- _TEXT EXCERPT_:
►
Have you ever found yourself saying “Why doesn’t this (fill-in-the-blank)?” or “This doesn’t make any sense?” or “Why is this built like this?” or “Someone should have thought about….” If you have, then you have already participated in the first phase of Design Thinking.
Design thinking is an innovation practice developed by the design company IDEO. A human-centered approach to innovation, design thinking has been used by businesses and organizations to redesign their services and products to maximize success. It has also extended its reaches to the educational system.
The design thinking process is best thought of as a system with 3 overlapping areas: inspiration, ideation, and implementation. Inspiration is the problem or opportunity that motivates the search for solutions. Ideation is the process of idea generation and development. Finally, implementation is the shift from project into permanence.
There are 5 design thinking stages in this system: Empathize, Define, Ideate, Prototype, Test.
◄
- _TASK INSTRUCTIONS_:
a – Retype the passage on design thinking word for word, starting at the words "Design thinking is" and stopping after "the educational system.".
b – Continue the passage on design thinking from its last sentence.

- _AVAILABLE DATA_:
►
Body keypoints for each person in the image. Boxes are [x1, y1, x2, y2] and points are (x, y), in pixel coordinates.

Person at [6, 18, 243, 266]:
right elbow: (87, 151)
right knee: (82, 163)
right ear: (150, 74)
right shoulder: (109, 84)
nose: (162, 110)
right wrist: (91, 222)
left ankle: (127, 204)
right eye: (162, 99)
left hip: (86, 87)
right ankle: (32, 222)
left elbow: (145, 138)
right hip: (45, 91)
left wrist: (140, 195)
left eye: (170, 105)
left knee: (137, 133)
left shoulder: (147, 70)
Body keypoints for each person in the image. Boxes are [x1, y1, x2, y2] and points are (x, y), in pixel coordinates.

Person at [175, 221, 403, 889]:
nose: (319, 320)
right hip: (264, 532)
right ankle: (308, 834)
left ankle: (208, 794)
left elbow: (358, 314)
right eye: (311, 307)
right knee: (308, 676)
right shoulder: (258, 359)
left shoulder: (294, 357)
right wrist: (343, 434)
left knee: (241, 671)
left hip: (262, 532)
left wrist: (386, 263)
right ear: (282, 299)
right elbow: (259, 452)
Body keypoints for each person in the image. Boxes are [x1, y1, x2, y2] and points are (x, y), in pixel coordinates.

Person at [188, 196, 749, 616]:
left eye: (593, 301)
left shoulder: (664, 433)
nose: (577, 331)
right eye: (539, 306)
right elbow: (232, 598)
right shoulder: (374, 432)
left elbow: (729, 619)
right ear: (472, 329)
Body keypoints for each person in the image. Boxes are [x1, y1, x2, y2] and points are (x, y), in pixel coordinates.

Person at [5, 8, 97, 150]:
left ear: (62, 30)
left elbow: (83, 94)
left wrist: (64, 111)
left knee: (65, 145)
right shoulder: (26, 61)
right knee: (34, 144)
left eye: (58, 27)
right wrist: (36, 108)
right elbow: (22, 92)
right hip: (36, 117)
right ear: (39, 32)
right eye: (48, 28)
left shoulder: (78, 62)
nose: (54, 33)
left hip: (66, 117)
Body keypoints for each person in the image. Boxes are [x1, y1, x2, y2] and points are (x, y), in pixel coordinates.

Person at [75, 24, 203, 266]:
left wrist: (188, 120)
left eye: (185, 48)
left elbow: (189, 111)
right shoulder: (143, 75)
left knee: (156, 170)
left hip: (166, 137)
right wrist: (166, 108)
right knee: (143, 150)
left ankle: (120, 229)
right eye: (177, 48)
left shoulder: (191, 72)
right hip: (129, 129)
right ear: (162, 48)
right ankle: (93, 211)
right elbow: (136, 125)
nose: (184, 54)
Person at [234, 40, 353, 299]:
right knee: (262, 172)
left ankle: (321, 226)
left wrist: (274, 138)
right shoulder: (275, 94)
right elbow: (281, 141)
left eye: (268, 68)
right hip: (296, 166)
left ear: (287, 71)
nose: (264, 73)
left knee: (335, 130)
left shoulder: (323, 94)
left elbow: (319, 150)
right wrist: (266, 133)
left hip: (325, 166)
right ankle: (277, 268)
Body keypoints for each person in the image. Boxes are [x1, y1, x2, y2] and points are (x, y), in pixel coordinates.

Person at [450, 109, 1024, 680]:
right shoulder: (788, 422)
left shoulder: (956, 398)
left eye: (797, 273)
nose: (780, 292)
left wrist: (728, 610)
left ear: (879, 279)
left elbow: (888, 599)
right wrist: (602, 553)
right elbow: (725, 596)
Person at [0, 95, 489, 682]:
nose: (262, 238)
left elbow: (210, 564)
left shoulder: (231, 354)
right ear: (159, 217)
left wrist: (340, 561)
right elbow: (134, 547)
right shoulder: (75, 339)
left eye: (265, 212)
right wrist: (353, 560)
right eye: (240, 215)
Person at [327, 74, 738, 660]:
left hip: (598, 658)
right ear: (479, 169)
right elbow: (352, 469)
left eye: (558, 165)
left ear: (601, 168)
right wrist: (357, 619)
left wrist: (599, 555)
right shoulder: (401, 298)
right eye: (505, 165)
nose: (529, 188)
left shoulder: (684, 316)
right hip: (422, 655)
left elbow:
◄
- _TASK-BY-TASK ANSWERS_:
a –
Design thinking is an innovation practice developed by the design company IDEO. A human-centered approach to innovation, design thinking has been used by businesses and organizations to redesign their services and products to maximize success. It has also extended its reaches to the educational system.

b –
Some consider design thinking to be more of a mindset, a way of thinking and looking at things. Defined as such, I find that the most effective educators are then already using design thinking.
Empathize: Who are my students? Where are they coming from? What are their challenges? Their obstacles to learning? What interests them?
Define: How can I really engage them in lessons so that they fully understand what they are learning?
Ideate: How can I innovate a lesson? What if instead of just reading a historical text, we watch a documentary? If we enacted a scene, created a tableau or diorama? What if we identify modern-day examples of the same conflict, study cause and effect of events, etc.?
Prototype: How can I fold in some of these new ideas and create a rollout plan for each prototype? How do I determine what resonates best with your students?
Test: How can I get feedback from my students, colleagues, and other stakeholders? How can they help me determine what should be integrated more consistently in your curriculum?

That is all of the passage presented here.